PLoS ONE (Jan 2014)
A soybean C2H2-type zinc finger gene GmZF1 enhanced cold tolerance in transgenic Arabidopsis.
Abstract
Zinc finger proteins were involved in response to different environmental stresses in plant species. A typical Cys2/His2-type (C2H2-type) zinc finger gene GmZF1 from soybean was isolated and was composed of 172 amino acids containing two conserved C2H2-type zinc finger domains. Phylogenetic analysis showed that GmZF1 was clustered on the same branch with six C2H2-type ZFPs from dicotyledonous plants excepting for GsZFP1, and distinguished those from monocotyledon species. The GmZF1 protein was localized at the nucleus, and has specific binding activity with EP1S core sequence, and nucleotide mutation in the core sequence of EPSPS promoter changed the binding ability between GmZF1 protein and core DNA element, implying that two amino acid residues, G and C boxed in core sequence TGACAGTGTCA possibly play positive regulation role in recognizing DNA-binding sites in GmZF1 proteins.

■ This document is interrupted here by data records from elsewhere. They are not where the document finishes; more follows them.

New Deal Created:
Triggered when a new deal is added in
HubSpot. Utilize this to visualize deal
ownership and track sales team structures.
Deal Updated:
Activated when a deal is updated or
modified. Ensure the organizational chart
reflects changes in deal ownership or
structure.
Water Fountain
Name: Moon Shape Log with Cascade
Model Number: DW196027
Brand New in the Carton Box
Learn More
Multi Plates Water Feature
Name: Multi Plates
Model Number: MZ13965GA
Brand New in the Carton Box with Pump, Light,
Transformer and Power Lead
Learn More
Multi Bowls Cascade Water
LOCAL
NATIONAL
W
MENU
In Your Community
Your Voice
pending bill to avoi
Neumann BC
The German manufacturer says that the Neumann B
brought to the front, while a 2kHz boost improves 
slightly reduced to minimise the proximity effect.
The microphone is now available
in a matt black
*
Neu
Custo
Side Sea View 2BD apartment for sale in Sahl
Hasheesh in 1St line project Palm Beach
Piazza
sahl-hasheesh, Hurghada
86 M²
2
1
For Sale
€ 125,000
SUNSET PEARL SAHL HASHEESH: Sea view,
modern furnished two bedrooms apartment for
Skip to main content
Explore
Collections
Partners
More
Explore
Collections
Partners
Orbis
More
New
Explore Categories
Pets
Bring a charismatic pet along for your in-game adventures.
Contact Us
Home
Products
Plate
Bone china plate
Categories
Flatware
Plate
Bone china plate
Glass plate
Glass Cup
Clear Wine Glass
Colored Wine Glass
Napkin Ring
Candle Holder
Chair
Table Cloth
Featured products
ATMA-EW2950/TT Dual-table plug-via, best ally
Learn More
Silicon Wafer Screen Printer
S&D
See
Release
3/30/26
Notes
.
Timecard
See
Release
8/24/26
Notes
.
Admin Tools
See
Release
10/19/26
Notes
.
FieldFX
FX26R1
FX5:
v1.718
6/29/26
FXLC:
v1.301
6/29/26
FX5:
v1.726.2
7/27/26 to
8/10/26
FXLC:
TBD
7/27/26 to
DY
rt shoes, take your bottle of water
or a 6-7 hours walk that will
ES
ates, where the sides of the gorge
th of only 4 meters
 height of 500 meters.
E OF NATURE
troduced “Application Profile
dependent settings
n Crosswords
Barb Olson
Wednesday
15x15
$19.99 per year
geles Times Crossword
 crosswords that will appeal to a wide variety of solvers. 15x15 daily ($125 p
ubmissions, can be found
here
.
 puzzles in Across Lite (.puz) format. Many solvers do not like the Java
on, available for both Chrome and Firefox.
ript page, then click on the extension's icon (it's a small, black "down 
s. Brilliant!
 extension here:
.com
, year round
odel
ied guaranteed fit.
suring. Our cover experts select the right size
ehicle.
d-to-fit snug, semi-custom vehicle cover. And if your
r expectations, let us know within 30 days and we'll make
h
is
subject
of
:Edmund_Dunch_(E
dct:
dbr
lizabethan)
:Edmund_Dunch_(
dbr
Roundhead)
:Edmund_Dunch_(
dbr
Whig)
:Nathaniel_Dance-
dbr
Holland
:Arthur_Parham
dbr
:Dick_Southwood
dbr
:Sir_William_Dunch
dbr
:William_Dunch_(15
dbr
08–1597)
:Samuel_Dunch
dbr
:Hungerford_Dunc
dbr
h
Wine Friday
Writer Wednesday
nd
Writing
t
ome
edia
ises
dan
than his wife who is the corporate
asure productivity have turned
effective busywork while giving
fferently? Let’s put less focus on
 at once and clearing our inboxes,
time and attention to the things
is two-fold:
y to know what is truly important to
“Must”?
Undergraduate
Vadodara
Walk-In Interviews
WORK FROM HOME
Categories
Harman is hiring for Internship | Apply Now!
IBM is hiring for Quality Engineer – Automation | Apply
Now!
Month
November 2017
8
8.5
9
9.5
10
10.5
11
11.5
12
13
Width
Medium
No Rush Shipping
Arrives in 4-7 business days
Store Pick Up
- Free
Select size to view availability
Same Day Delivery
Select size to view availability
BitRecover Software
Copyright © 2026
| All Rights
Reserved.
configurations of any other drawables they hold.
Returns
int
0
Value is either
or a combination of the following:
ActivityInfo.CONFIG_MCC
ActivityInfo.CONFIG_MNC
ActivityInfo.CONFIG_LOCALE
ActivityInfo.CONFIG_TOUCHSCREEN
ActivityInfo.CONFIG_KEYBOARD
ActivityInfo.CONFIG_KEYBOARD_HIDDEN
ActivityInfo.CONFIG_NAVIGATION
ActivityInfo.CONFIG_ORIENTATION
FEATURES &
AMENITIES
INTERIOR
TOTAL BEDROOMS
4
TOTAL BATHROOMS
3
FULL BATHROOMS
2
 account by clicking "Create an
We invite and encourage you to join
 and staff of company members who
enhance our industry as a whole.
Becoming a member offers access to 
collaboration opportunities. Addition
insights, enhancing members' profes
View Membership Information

High accumulation of GmZF1 mRNA induced by exogenous ABA suggested that GmZF1 was involved in an ABA-dependent signal transduction pathway. Over-expression of GmZF1 significantly improved the contents of proline and soluble sugar and decreased the MDA contents in the transgenic lines exposed to cold stress, indicating that transgenic Arabidopsis carrying GmZF1 gene have adaptive mechanisms to cold stress. Over-expression of GmZF1 also increased the expression of cold-regulated cor6.6 gene by probably recognizing protein-DNA binding sites, suggesting that GmZF1 from soybean could enhance the tolerance of Arabidopsis to cold stress by regulating expression of cold-regulation gene in the transgenic Arabidopsis.